16th Johnson solid; pentagonal prism capped by pyramids

In geometry, the elongated pentagonal bipyramid or bicapped pentagonal prism is a polyhedron constructed by attaching two pentagonal pyramids onto the base of a pentagonal prism. It is an example of Johnson solid.

== Construction ==
The elongated pentagonal bipyramid is constructed from a pentagonal prism by attaching two pentagonal pyramids onto its bases, a process called elongation. These pyramids cover the pentagonal faces so that the resulting polyhedron ten equilateral triangles and five squares.

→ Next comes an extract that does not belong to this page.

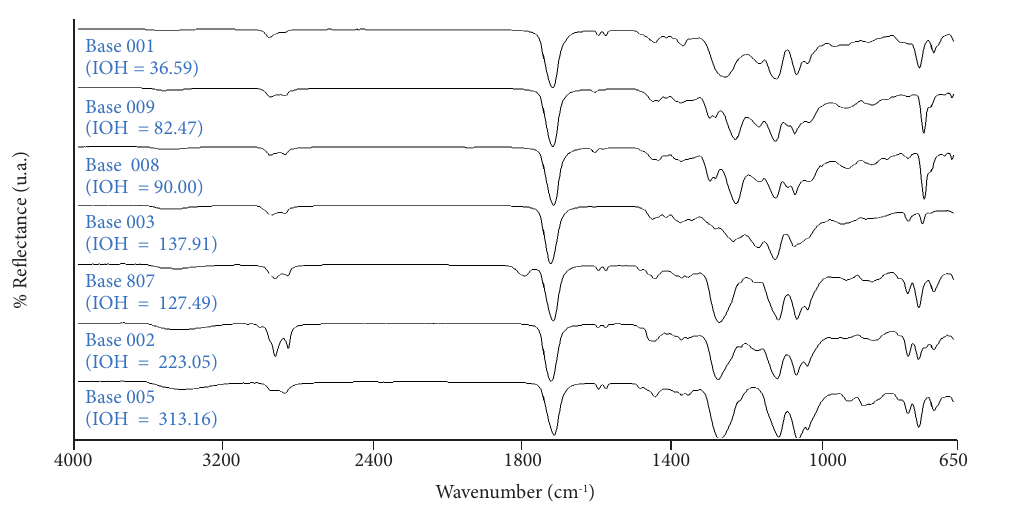
Figure 9. FT-MIR (UATR) spectra of polyester samples (IOH in mg KOH/g) analyzed as received. Figure 10. FT-MIR/UATR calibration curve for polyesters – A 3500 versus IOH (measured by wet chemistry method, supplier’s data). FT-MIR = Fourier transform medium infrared; IOH =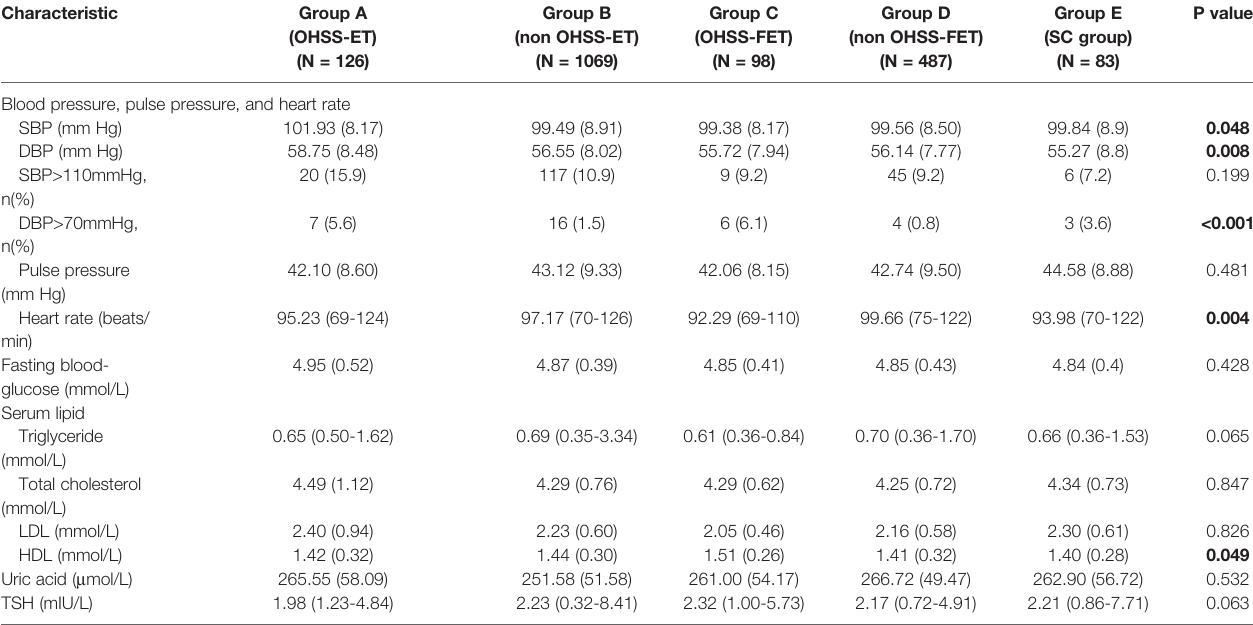
TABLE 3 | Blood pressure (in mmHg) and metabolic function for 3 to 6-year-old singletons born after IVF/ICSI with OHSS-ET (Group A), non OHSS-ET (Group B), OHSS-FET (Group C) or non OHSS-FET (Group D) and SC (Group E).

A convex polyhedron in which all of the faces are regular polygons is the Johnson solid. The elongated pentagonal bipyramid is among them, enumerated as the sixteenth Johnson solid $J_{16}$.

== Properties ==
The surface area of an elongated pentagonal bipyramid $A$ is the sum of all polygonal faces' area: ten equilateral triangles, and five squares. Its volume $V$ can be ascertained by dissecting it into two pentagonal pyramids and one regular pentagonal prism and then adding its volume. Given an elongated pentagonal bipyramid with edge length $a$, they can be formulated as:
$$\begin{align}
 A &= \frac{5}{2} \left(2+\sqrt{3}\right)a^2 \approx 9.330a^2, \\
 V &= \frac{1}{12} \left(5+\sqrt{5}+3 \sqrt{5 \left(5+2 \sqrt{5}\right)}\right)a^3 \approx 2.324a^3.
\end{align}$$

3D model of an elongated pentagonal bipyramid

It has the same three-dimensional symmetry group as the pentagonal prism, the dihedral group $D_{5\mathrm{h}}$ of order 20. Its dihedral angle can be calculated by adding the angle of the pentagonal pyramid and pentagonal prism:
- the dihedral angle of an elongated pentagonal bipyramid between two adjacent triangular faces is that of a pentagonal pyramid between those, 138.19°.
- the dihedral angle of an elongated pentagonal bipyramid between two adjacent square faces is that of a regular pentagonal prism, the internal angle of a regular pentagon, 108°.
- the dihedral angle of an elongated pentagonal bipyramid between square-to-triangle is the sum of the dihedral angle of a pentagonal pyramid between triangle-to-pentagon with that of a pentagonal prism between square-to-pentagon, 37.38° + 90° = 127.38°.

The dual of the elongated square bipyramid is a pentagonal bifrustum.